This is the second part of a 2-part blog series. Read the first part here

In the preceding blog, I explained the first steps and some basic principles of character design for games. With all that research and concepts done, we will now move on to the actual steps of drawing the character, picking the colours, and creating the character sheet for animation. 

Concepts and Poses

For Mighty Survivor Force, we had finalized that the main character that the player will play as first will be a male gunner. I had sketched various designs for him. I also tested their silhouettes and the one with the hat was the one which was the most unique among them.

Your first design does not always have to be the final one. You can keep exploring various visual directions and try minor iterations, like adding or moving around accessories. You do not have to think about colour at this stage. 

Concepts for the main character in the Mighty Survivor Force game
The level of detail your game character will have also depends on the type of game and where the players will play the game. Since our game was for mobile, I went for a more simplistic style so it could be easily seen on small mobile screens without looking too busy.

Once you’ve created some character concepts, pick one or two and start drawing them in different poses.

This will help to communicate the character's personality. You can focus more on the gestures at first instead of the details of the character. Draw poses the character would mostly use in the game. These will also help the 3D modeller and animator in the future.  A bubbly character full of energy will have large movements where they will move their arms far away from their body. A serious and reserved character will have small movements and might not swing their body around as much as the previous one.

Also, keep in mind the camera angle of the game. Since our game was a top-down shooter, I sketched the character at the same angle to see whether the design would look good and be identifiable. After the final design is approved, you can start picking the colours for the characters. You may have already tried some colours while making the concept, but it's time to pick the final colours.

Colour variations of the character concept

We chose the colour red because of a few reasons. Red usually denotes power, courage, strength and bravery. The powers in the game are mostly blue and purple, so red would be more contrasting.

Character Sheets/Turnarounds

Character sheets or turnarounds are 360-degree views of the character, representing the front, back, and side views to visualize how they will look from different angles. This will help you create more poses with consistent design and help the 3D modeller make a 3D model by placing this sheet as their reference.

While drawing the character sheet, use rulers and guides to create the different angles. The guidelines can be placed on the head, eyes, nose, belt and other body landmarks. When making this sheet, you do not have to think about the character’s personality and pose. Simply draw the character in a straight standing position with their hands beside them.

You can draw them in a T-pose, where the hands are raised perpendicular to the rest of their body, or in an A-pose, where the hands are only raised slightly (see the image below, for example).

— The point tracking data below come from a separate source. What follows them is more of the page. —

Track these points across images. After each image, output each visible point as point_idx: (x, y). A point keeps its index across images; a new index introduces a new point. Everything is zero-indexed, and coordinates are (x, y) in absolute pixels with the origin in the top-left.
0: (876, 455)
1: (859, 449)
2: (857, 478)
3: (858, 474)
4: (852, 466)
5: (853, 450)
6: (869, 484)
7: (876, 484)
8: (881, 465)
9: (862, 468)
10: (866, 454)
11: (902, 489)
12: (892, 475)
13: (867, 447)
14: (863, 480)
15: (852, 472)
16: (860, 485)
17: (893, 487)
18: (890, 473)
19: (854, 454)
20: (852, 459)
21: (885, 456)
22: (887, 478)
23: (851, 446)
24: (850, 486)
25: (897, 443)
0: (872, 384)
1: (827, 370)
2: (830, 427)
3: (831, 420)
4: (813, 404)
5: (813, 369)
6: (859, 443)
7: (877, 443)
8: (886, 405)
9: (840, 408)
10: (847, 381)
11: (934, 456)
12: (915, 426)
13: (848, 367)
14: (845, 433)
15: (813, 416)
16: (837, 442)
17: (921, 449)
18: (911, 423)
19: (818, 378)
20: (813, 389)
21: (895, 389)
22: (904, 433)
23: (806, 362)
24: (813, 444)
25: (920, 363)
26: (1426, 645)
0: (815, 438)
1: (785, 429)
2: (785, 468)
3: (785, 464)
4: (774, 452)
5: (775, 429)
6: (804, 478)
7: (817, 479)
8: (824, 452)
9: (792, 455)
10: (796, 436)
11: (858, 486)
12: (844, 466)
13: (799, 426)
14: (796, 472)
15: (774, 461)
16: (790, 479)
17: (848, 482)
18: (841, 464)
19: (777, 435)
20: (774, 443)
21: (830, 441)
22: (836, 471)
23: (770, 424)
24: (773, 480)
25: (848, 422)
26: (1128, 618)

After you’ve made the character's front view, you can follow these lines to create the side view.

Character sheet/turnaround for Mighty Survivor Force game

If you’re using digital software, you can make the next steps easier. Duplicate the front view, decrease the opacity and cut the drawing in half. You can draw the side view on top of this on another layer. Similarly, for the back view, duplicate the front view, flip it, delete the details inside the body, and draw the details that will be on the back of the character.

You do not need to make the hands in the side view. This will just be an obstruction, and this angle of the hands will not be useful for the modelling process. You can draw the hands separately in the side view showing the palm's top or back to guide the modeler about how the hands will look. 

After you've made the character sheet and concepts, drawing the character in different poses for splash screen illustrations and other illustrations will be easier. This will also help other artists draw the character for other illustrations.

Creating characters for mobile games is a bit tricky. Understanding the audience, prioritizing visual clarity, and readability will help you to create good character designs. Ensure your characters are easily recognizable and distinguishable, even on small screens. Overly complex designs might look cool on big-screen monitors, but they will feel overwhelming and busy on mobile screens.

I have described the basic thought and work process for designing a game character for mobile games. For writing the story for these characters, you can check out the Character for Video Games series by Jyohomson Dawadi. 

Thank you so much reading this series. Hope you will be able to create game characters with the help of this article.